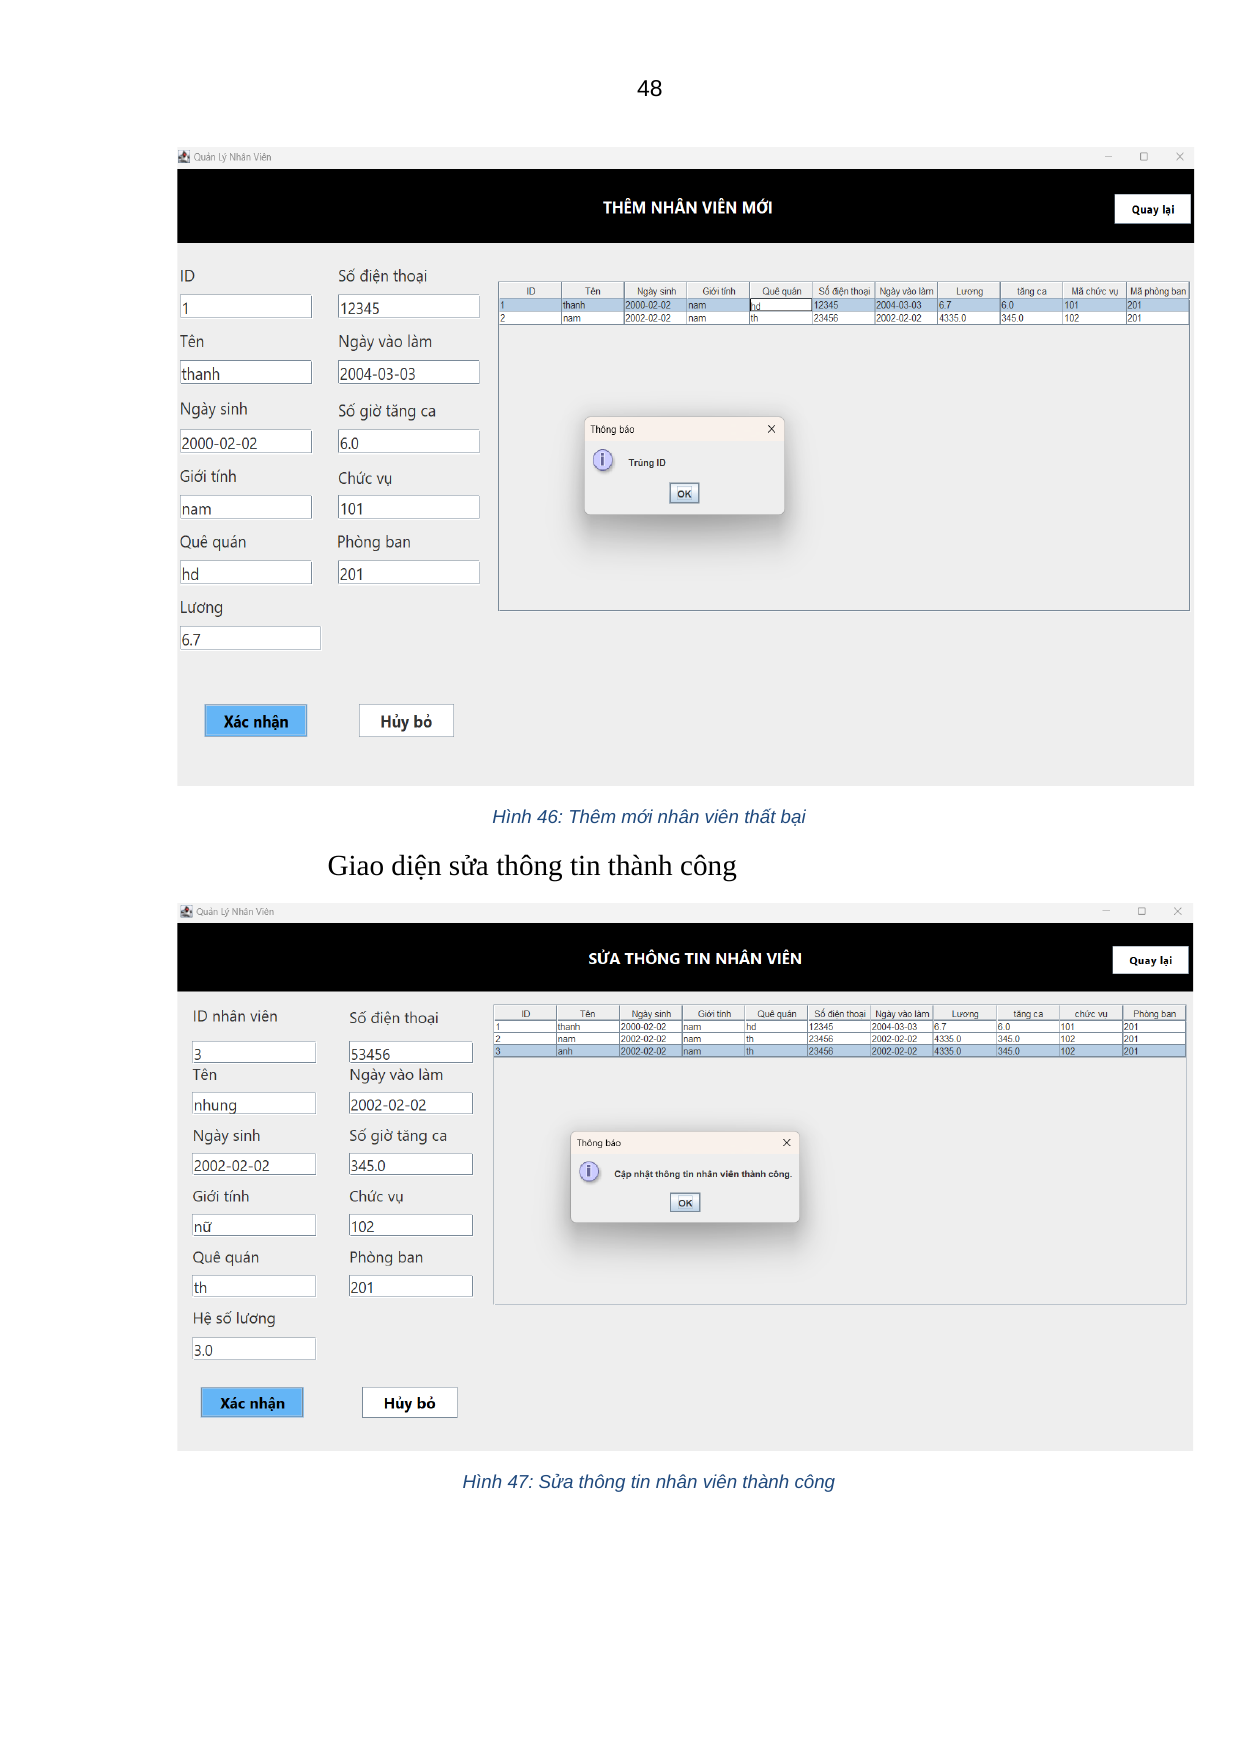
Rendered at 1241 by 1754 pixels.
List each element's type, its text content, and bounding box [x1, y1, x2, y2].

text Hình 47: Sửa thông tin nhân viên thành công [177, 1471, 1122, 1492]
picture [177, 903, 1194, 1451]
text Hình 46: Thêm mới nhân viên thất bại [177, 806, 1122, 827]
picture [177, 147, 1195, 786]
text Giao diện sửa thông tin thành công [177, 848, 1122, 881]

+ + + +

The lines to return run from the one containing "List each element's" through the last line of the records above. Give them exactly and include nothing more.

:: RESULT OF THE EXERCISE ::
List each element's type, its text content, and bounding box [x1, y1, x2, y2].

text Hình 47: Sửa thông tin nhân viên thành công [177, 1471, 1122, 1492]
picture [177, 903, 1194, 1451]
text Hình 46: Thêm mới nhân viên thất bại [177, 806, 1122, 827]
picture [177, 147, 1195, 786]
text Giao diện sửa thông tin thành công [177, 848, 1122, 881]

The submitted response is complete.